A 75‑year‑old man with a complex cardiac history presented for pacemaker lead extraction. His history included a mechanical mitral valve replacement (Björk‑Shiley 27M, Shiley Inc., Irvine, California, United States) and a VVI pacemaker implantation in 1993 due to third‑degree atrioventricular block. He underwent a generator change in 2013 and an upgrade to a cardiac resynchronization therapy pacemaker (CRT‑P) in 2023 due to progression of heart failure to New York Heart Association (NYHA) class IV.
The patient returned for transvenous extraction of damaged right ventricular (RV) and left ventricular (LV) leads and implantation of either a CRT‑P or a left bundle branch area pacing (LBBAP) lead (he refused implantable cardioverter‑defibrillator implantation). Transthoracic echocardiography (TTE) showed severe LV dysfunction with ejection fraction of 20%. The mitral prosthesis maintained good function, and the tricuspid valve (TV) appeared morphologically normal, with only mild tricuspid regurgitation (TR) and preserved RV function.

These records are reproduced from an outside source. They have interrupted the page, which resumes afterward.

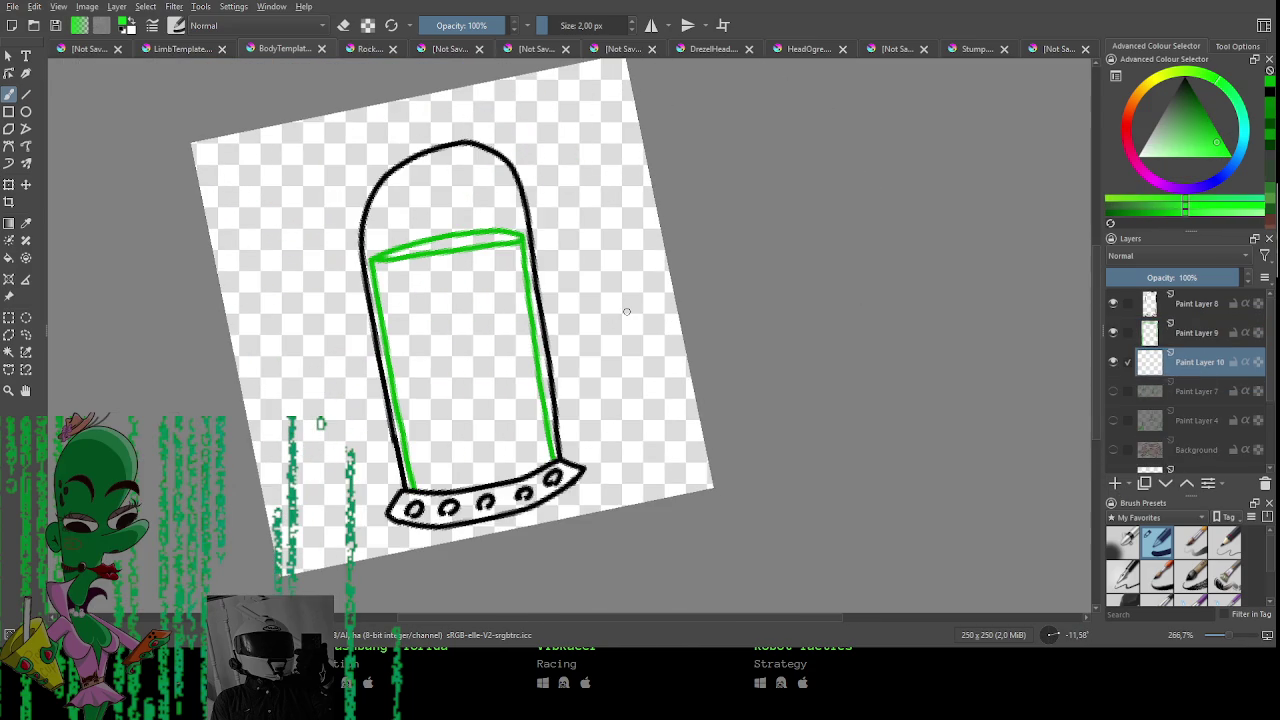
mouse_move(457, 314)
mouse_down()
mouse_move(490, 314)
mouse_move(437, 290)
mouse_move(430, 258)
mouse_move(392, 285)
mouse_move(400, 362)
mouse_move(437, 430)
mouse_up()
mouse_move(409, 320)
mouse_down()
mouse_move(403, 378)
mouse_move(435, 472)
mouse_move(461, 397)
mouse_up()
mouse_move(458, 267)
mouse_down()
mouse_move(512, 262)
mouse_move(520, 336)
mouse_up()
key(bracketleft)
key(bracketleft)
key(bracketleft)
mouse_move(494, 289)
mouse_down()
mouse_move(478, 279)
mouse_move(520, 385)
mouse_up()
drag(528, 310, 535, 450)
mouse_move(524, 392)
mouse_down()
mouse_move(538, 455)
mouse_move(515, 475)
mouse_up()
mouse_move(505, 365)
mouse_down()
mouse_move(515, 470)
mouse_move(485, 448)
mouse_up()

During the procedure, we removed the LV lead using simple traction and extracted the RV lead with the Byrd system (Cook Medical Inc., Bloomington, Indiana, United States). We simultaneously implanted an LBBAP lead, achieving successful LBB pacing with a QRS duration of approximately 90 ms, eliminating the need for a new LV lead. However, the procedure was complicated with rupture of the posterior papillary muscle of the RV during RV lead extraction. This led to a flail of the TV posterior leaflet and severe TR, characterized by a vena contracta width of 9 mm, an effective regurgitant orifice area (EROA) of 0.61 cm2, a regurgitant volume of 40 ml, and a flail gap distance of 9 mm (Figure 1A and 1B). Transesophageal echocardiography showed the new lead passing through the TV at the anteroposterior commissure (Figure 1C).

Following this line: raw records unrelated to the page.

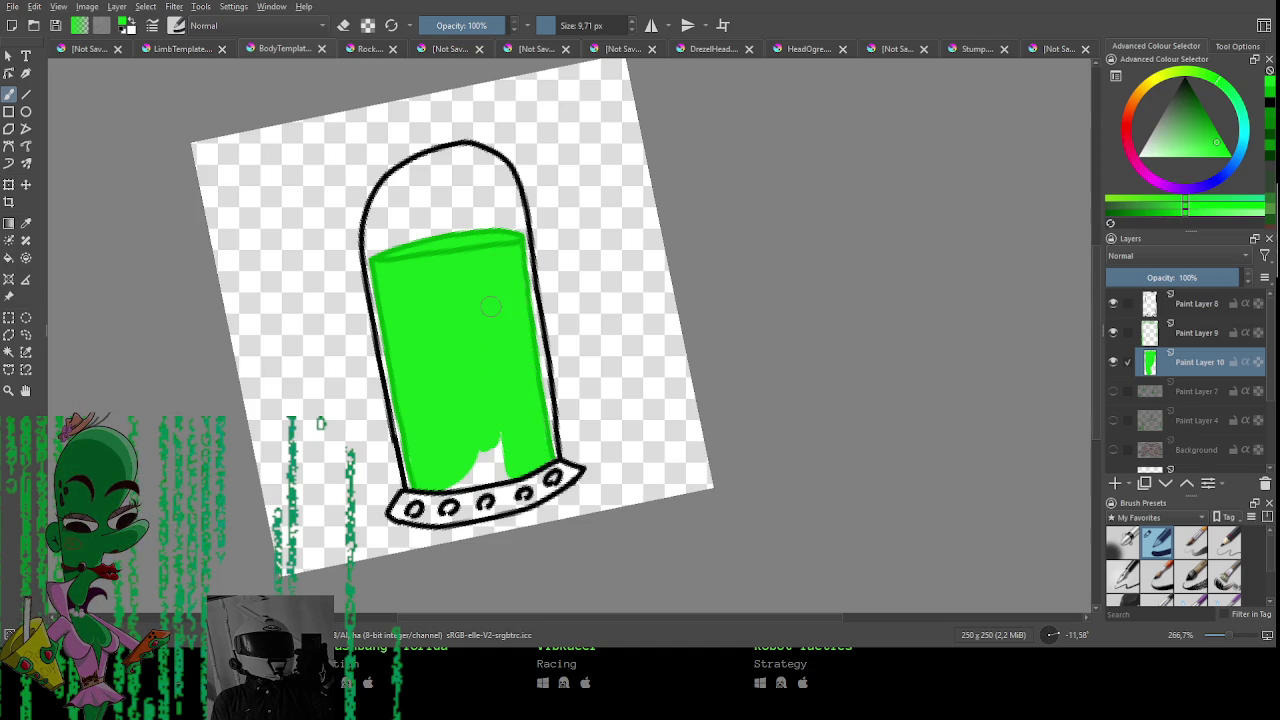
mouse_move(483, 395)
mouse_down()
mouse_move(482, 468)
mouse_move(445, 485)
mouse_move(489, 469)
mouse_up()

Although the patient remained in a relatively stable clinical condition (NYHA class III), he was in class A2 according to the 4A classification, and required escalating doses of diuretics to manage peripheral edema.1 Given his high surgical risk (TRI‑SCORE of 14%), the heart team deemed him unsuitable for surgery.2 As transcatheter TV implantation was unavailable at this time, transcatheter edge‑to‑edge repair was undertaken as a last resort, despite challenging valve morphology according to the GLIDE scoring system (3 points).3
We implanted 3 XTW G4 MitraClip devices (Abbott Vascular, Menlo Park, California, United States) using the simultaneous grasping technique: the first between the anterior and septal leaflets to prevent annular dilation, the second between the septal and flail posterior leaflets, and the third in the posterior commissure. This intervention successfully reduced TR to a mild‑to‑moderate grade, with a vena contracta width of 4 mm, EROA of 0.2 cm2, and a regurgitant volume of 17 ml (Figure 1D).
The patient’s condition improved considerably postprocedure. His symptoms decreased to NYHA class II, with resolution of significant dyspnea and edema. His N‑terminal pro–B‑type natriuretic peptide levels dropped from 12 164 pg/ml after papillary muscle rupture to 7229 pg/ml at discharge (reference range <250 pg/ml). Follow‑up TTE at discharge and at 3 months confirmed stable clip positions with mild‑to‑moderate residual TR.